(WORK TASK):
Report every line of the records that contains the string "SeleniumHomework", copying each one in full. Matches must be case-sensitive.

-- Opening Marker --

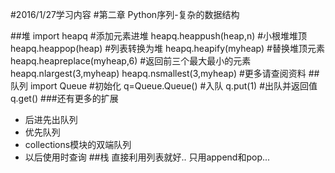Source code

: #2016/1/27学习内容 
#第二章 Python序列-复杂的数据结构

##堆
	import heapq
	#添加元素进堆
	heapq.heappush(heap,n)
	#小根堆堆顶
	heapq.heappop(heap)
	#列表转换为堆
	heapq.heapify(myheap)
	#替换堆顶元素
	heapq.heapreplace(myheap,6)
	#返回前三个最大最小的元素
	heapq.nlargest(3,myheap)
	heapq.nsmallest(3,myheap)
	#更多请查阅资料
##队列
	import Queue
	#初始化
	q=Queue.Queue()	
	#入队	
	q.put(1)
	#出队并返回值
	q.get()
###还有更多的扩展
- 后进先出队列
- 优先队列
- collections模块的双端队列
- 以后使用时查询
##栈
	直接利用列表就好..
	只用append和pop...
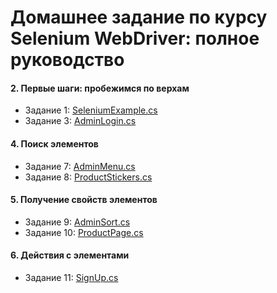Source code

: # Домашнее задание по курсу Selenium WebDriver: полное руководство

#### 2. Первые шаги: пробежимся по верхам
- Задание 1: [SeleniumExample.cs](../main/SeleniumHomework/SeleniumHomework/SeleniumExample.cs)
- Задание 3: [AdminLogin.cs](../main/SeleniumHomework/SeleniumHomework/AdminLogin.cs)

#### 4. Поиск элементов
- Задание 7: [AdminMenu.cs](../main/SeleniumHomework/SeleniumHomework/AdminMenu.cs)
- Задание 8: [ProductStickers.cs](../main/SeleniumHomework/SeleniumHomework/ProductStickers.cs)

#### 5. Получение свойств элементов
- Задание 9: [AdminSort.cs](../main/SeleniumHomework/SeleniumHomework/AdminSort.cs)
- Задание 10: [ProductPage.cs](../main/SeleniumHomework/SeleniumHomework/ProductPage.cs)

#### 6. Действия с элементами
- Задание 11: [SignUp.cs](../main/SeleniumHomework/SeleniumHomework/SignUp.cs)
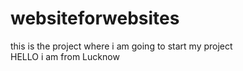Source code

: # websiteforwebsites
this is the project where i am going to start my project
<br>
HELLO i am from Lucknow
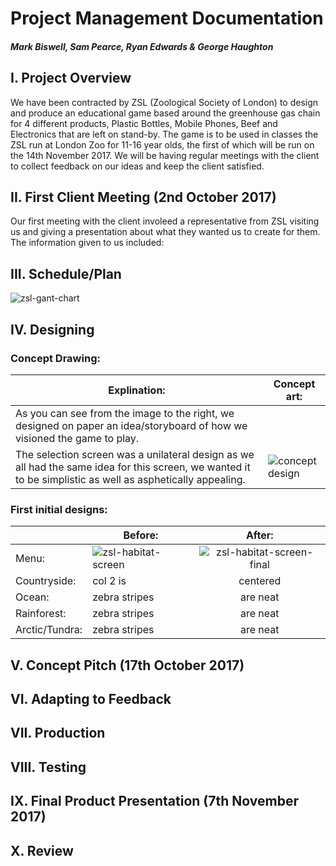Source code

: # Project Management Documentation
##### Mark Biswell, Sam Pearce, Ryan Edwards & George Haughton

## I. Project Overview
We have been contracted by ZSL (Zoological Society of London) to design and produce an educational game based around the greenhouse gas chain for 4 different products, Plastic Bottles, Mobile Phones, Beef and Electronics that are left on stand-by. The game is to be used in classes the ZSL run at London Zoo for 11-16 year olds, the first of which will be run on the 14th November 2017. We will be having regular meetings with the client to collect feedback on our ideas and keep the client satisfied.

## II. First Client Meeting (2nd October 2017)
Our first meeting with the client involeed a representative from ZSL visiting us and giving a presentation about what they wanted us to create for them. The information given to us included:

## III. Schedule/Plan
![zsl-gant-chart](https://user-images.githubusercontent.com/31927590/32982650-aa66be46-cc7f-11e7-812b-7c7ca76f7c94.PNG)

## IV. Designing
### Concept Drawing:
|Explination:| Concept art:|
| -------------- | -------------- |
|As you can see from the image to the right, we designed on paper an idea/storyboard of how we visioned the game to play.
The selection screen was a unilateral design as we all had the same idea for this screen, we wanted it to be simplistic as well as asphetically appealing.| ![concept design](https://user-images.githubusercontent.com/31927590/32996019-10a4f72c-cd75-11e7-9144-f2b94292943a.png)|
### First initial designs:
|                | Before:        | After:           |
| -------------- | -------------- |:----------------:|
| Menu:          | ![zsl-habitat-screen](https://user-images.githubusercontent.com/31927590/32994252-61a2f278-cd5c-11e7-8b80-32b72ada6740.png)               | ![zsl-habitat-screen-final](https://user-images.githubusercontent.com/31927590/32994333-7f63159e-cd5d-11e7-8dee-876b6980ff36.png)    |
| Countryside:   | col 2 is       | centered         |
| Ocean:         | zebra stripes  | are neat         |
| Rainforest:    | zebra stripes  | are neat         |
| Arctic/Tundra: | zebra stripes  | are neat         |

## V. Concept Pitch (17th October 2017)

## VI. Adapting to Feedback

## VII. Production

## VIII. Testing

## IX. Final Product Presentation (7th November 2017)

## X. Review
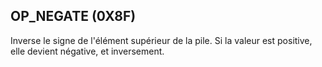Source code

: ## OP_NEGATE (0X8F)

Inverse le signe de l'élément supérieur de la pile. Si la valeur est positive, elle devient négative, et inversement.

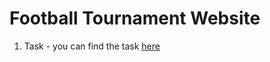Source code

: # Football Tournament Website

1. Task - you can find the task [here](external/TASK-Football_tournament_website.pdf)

-- Closing Marker --
-- Opening Marker --

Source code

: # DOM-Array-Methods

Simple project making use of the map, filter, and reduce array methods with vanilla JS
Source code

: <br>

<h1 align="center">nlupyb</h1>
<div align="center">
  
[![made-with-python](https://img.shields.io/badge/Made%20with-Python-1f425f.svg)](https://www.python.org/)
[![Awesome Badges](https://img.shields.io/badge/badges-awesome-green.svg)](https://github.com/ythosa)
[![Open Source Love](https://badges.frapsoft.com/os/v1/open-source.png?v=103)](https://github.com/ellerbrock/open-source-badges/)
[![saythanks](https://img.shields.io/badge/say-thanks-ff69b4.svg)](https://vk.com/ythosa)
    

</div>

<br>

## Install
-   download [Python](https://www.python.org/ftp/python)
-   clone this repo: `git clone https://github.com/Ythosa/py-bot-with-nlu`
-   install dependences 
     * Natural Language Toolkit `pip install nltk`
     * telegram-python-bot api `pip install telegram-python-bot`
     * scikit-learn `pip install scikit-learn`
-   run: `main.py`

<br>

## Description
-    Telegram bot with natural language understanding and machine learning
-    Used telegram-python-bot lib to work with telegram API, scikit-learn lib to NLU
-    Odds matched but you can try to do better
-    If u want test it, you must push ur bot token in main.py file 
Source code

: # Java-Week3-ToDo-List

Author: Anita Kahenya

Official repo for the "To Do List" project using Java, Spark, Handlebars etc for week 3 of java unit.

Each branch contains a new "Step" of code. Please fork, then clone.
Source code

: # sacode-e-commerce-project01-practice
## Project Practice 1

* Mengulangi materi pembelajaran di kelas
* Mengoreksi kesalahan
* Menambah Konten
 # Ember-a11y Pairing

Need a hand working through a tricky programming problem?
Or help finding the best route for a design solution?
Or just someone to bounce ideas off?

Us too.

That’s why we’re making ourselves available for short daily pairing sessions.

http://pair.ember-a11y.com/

-- Closing Marker --

(RESULT OF THIS EXERCISE):
- Задание 1: [SeleniumExample.cs](../main/SeleniumHomework/SeleniumHomework/SeleniumExample.cs)
- Задание 3: [AdminLogin.cs](../main/SeleniumHomework/SeleniumHomework/AdminLogin.cs)
- Задание 7: [AdminMenu.cs](../main/SeleniumHomework/SeleniumHomework/AdminMenu.cs)
- Задание 8: [ProductStickers.cs](../main/SeleniumHomework/SeleniumHomework/ProductStickers.cs)
- Задание 9: [AdminSort.cs](../main/SeleniumHomework/SeleniumHomework/AdminSort.cs)
- Задание 10: [ProductPage.cs](../main/SeleniumHomework/SeleniumHomework/ProductPage.cs)
- Задание 11: [SignUp.cs](../main/SeleniumHomework/SeleniumHomework/SignUp.cs)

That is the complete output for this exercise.